• TASK DESCRIPTION: Pictures in the entries below are to be left out; otherwise, reproduce exactly the lines from the first through the line containing "right shoulder: (531, 421)".

• MATERIALS PROVIDED:
------------------------------

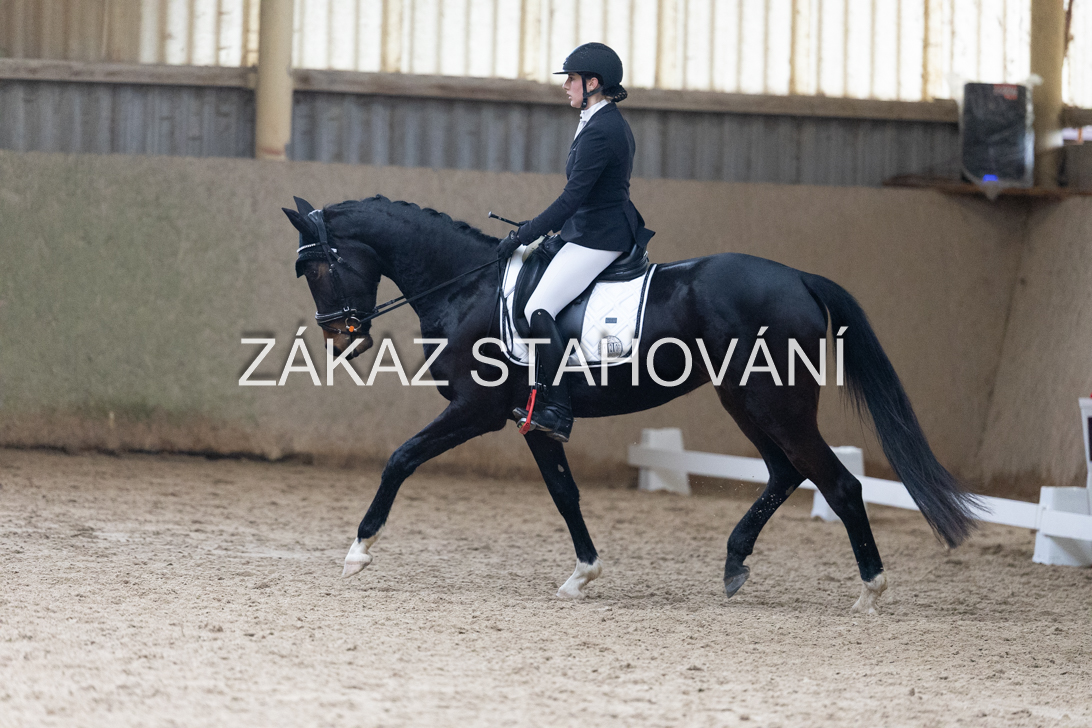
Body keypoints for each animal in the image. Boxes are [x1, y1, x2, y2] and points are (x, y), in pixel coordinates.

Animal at [283, 194, 979, 614]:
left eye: (319, 268)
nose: (342, 338)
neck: (468, 288)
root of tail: (800, 279)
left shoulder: (477, 410)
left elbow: (401, 459)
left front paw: (359, 550)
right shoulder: (531, 421)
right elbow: (564, 494)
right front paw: (582, 574)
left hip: (776, 403)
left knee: (837, 483)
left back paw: (870, 591)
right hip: (744, 401)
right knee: (786, 472)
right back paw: (734, 563)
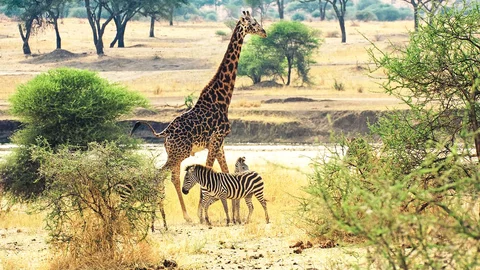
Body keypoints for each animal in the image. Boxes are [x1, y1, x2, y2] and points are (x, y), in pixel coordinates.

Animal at [131, 10, 266, 223]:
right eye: (253, 23)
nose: (264, 32)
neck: (222, 99)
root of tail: (165, 132)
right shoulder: (216, 140)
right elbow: (209, 173)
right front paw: (204, 216)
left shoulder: (220, 142)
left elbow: (226, 173)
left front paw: (234, 216)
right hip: (180, 152)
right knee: (160, 175)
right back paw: (169, 215)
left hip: (174, 153)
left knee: (173, 177)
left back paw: (185, 216)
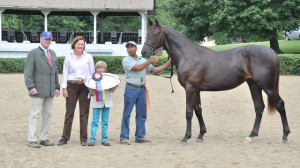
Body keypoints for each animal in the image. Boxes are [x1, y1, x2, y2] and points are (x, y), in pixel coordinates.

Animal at [142, 18, 290, 144]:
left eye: (156, 34)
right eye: (147, 33)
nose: (144, 52)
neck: (188, 55)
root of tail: (272, 53)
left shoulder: (190, 88)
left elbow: (189, 112)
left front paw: (186, 137)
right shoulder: (196, 90)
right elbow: (198, 110)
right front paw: (201, 135)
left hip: (267, 86)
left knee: (280, 104)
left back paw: (285, 136)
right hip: (253, 84)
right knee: (259, 107)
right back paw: (251, 136)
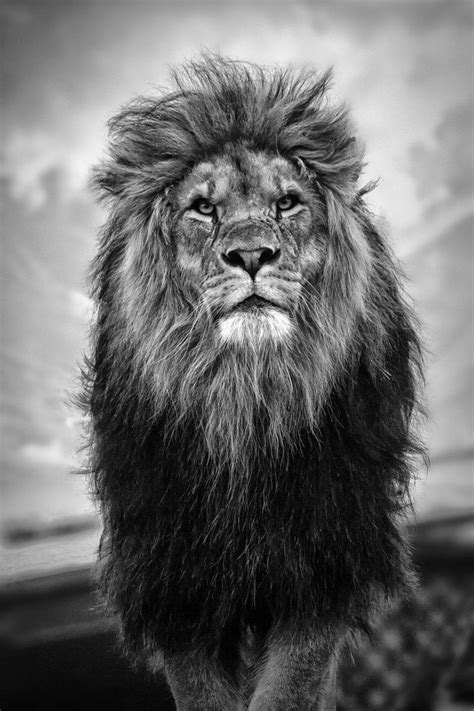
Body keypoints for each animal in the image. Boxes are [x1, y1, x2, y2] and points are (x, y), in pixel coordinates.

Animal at [82, 56, 424, 710]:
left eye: (288, 203)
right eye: (203, 208)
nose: (251, 256)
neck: (245, 398)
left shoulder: (324, 561)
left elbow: (291, 688)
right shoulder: (174, 580)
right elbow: (204, 694)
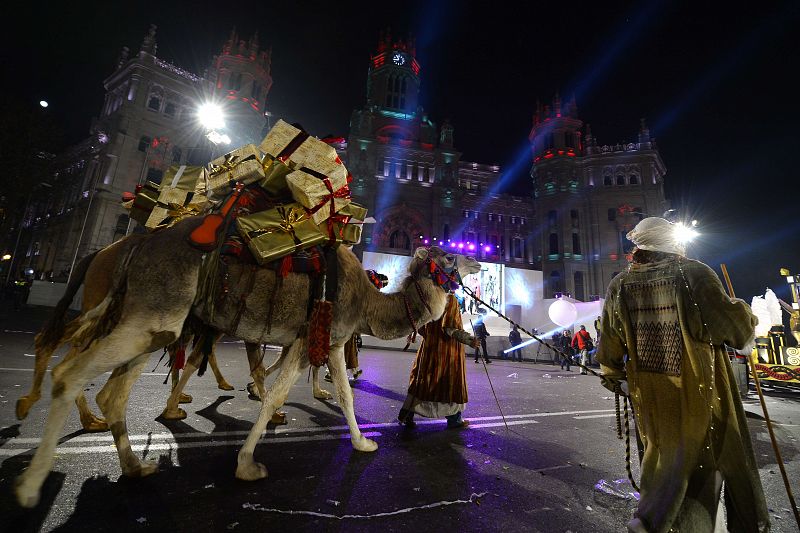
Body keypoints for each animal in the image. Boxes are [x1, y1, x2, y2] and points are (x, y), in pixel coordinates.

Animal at [15, 217, 472, 508]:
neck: (368, 301)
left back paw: (134, 465)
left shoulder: (331, 341)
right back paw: (30, 483)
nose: (474, 260)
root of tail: (135, 246)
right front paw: (248, 464)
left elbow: (342, 394)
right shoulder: (312, 338)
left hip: (153, 321)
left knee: (111, 391)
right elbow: (280, 396)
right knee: (70, 370)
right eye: (449, 257)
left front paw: (362, 443)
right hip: (149, 311)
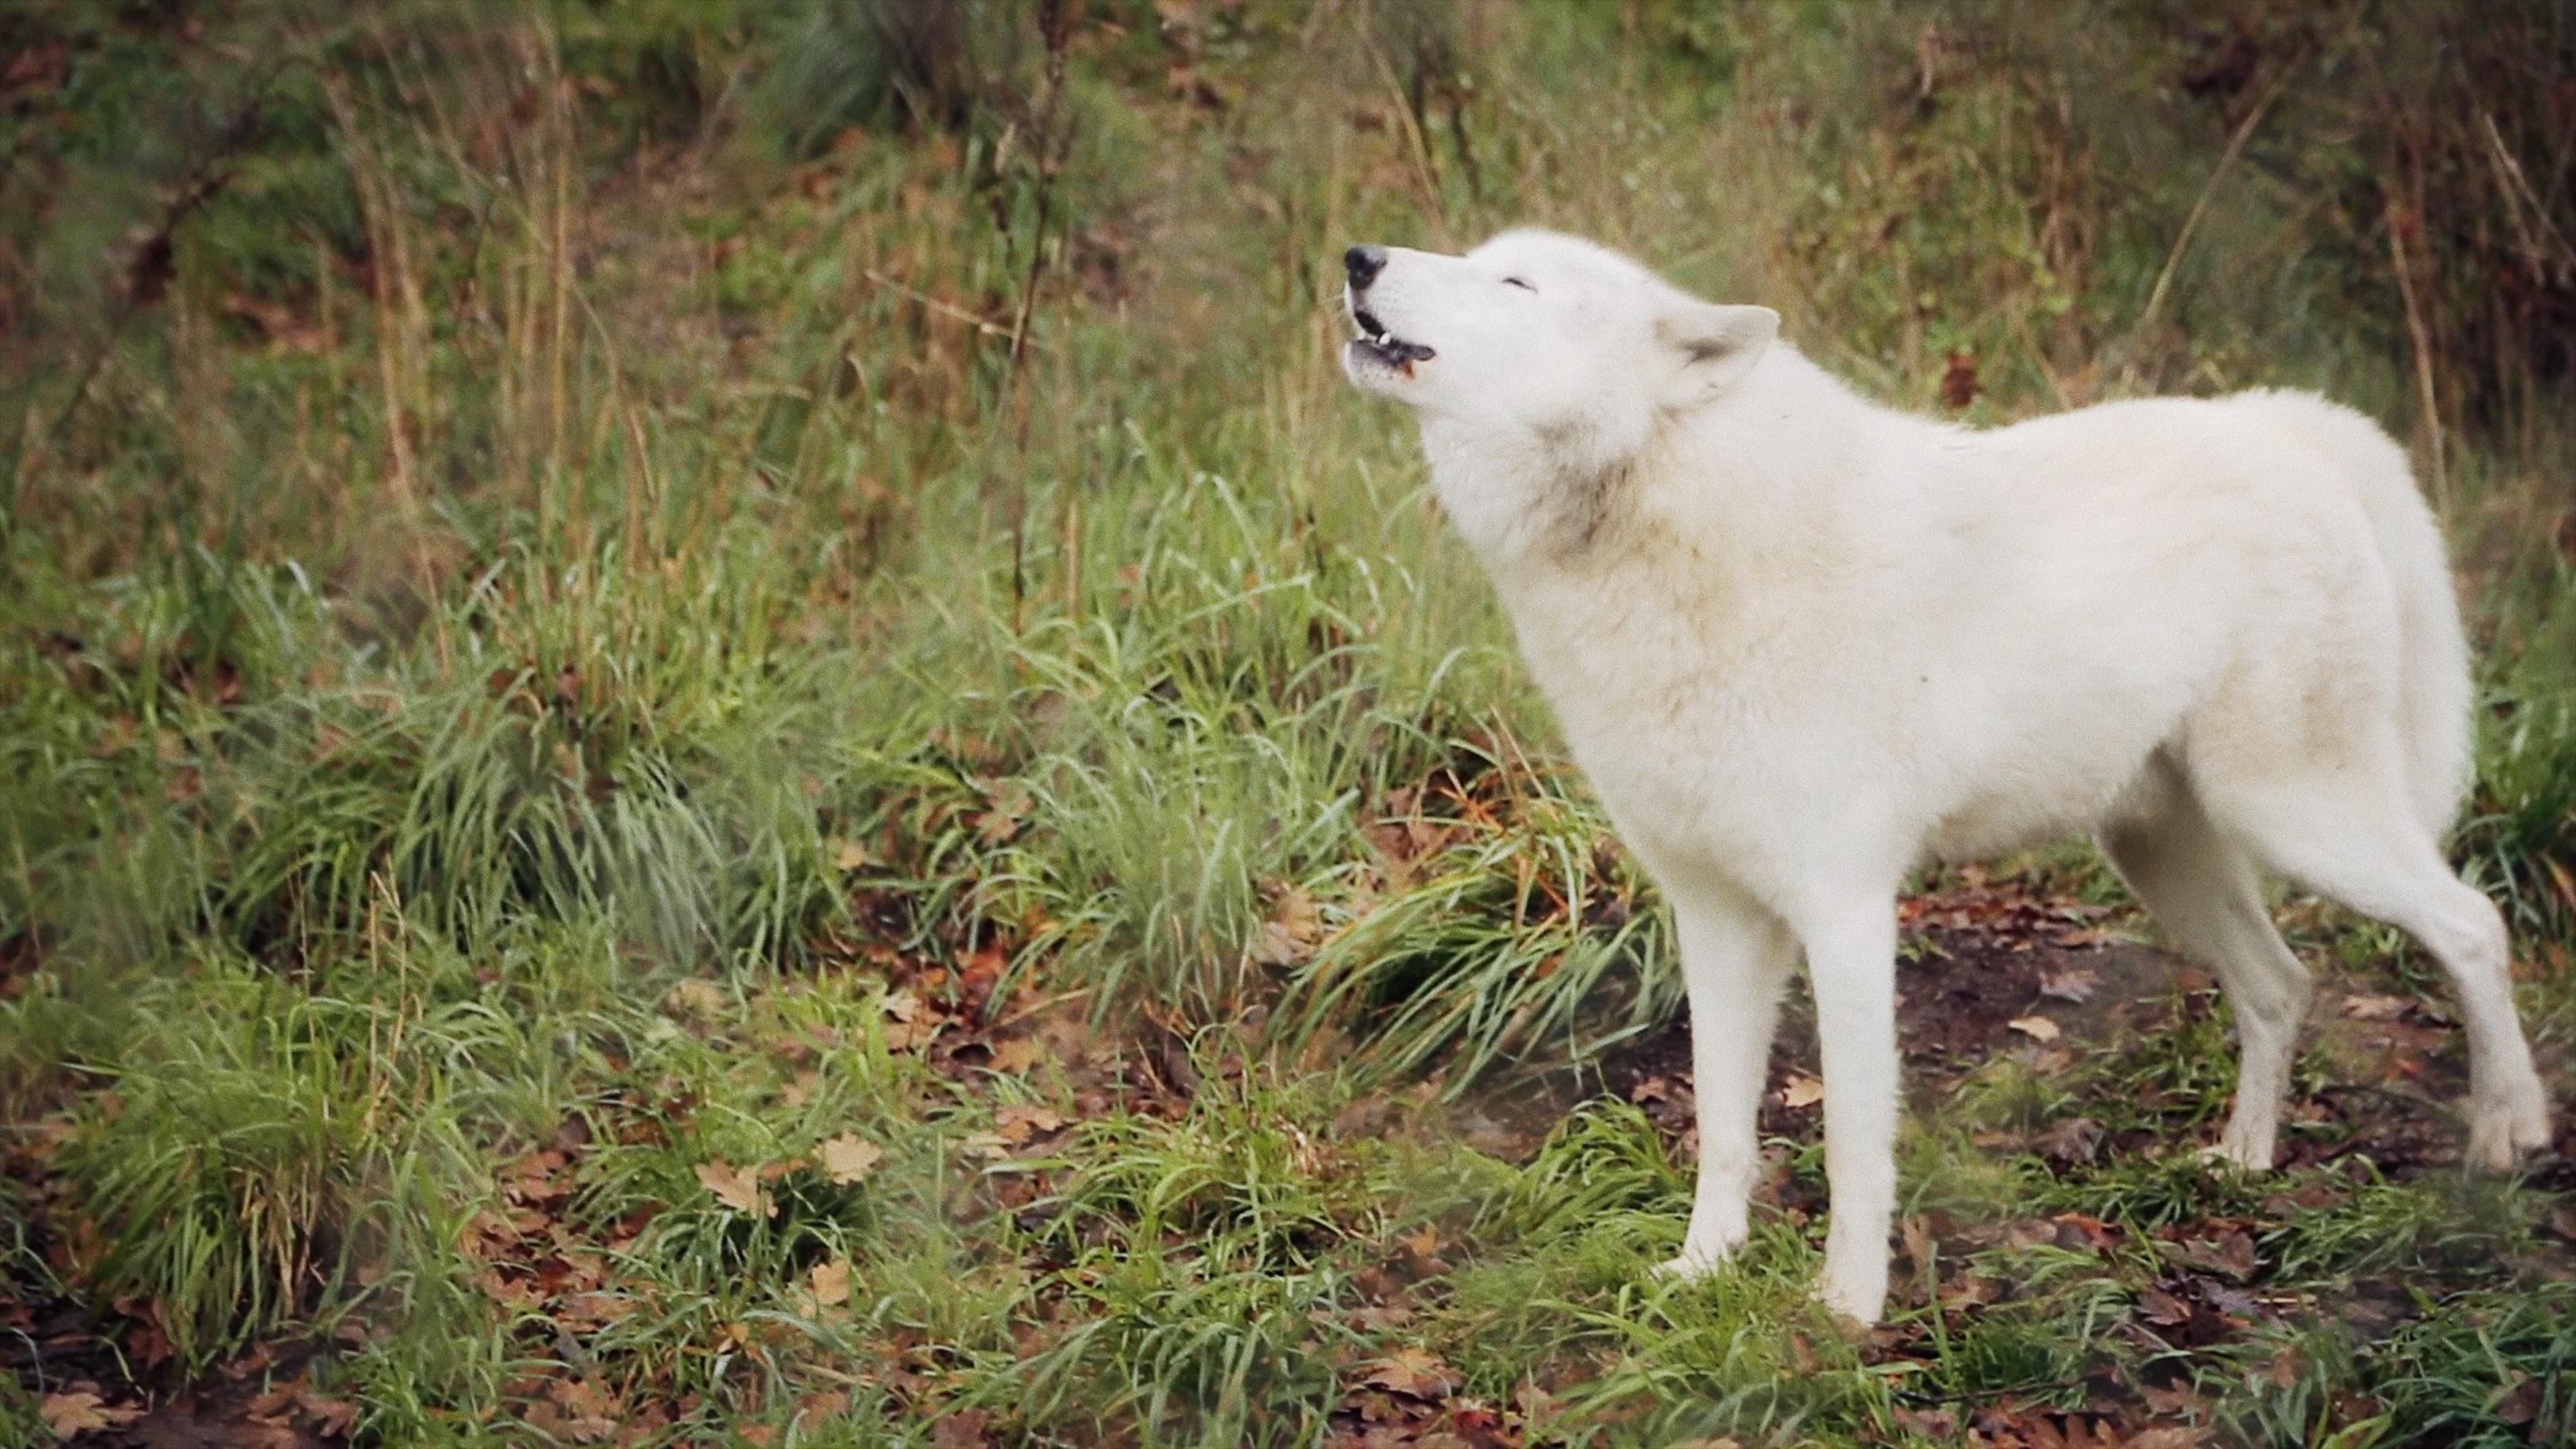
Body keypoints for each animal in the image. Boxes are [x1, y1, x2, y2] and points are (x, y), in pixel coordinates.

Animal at [1338, 228, 2551, 1325]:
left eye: (1513, 281)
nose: (1358, 260)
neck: (1662, 530)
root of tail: (2288, 424)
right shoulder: (1715, 916)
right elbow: (1723, 1128)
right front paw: (1701, 1276)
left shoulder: (1844, 910)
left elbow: (1849, 1141)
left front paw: (1846, 1312)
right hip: (2167, 858)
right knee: (2283, 985)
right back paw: (2243, 1159)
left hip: (2302, 820)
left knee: (2472, 924)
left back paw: (2509, 1131)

------------------------------

• SOLUTION TO THIS PROBLEM:
Body keypoints for each animal in the image. Boxes are [x1, y1, x2, y2] and points are (x, y), in pixel coordinates.

Animal at [283, 194, 979, 614]:
left eye: (319, 268)
nose: (342, 338)
neck: (468, 288)
root of tail: (800, 279)
left shoulder: (477, 410)
left elbow: (401, 459)
left front paw: (359, 550)
right shoulder: (531, 421)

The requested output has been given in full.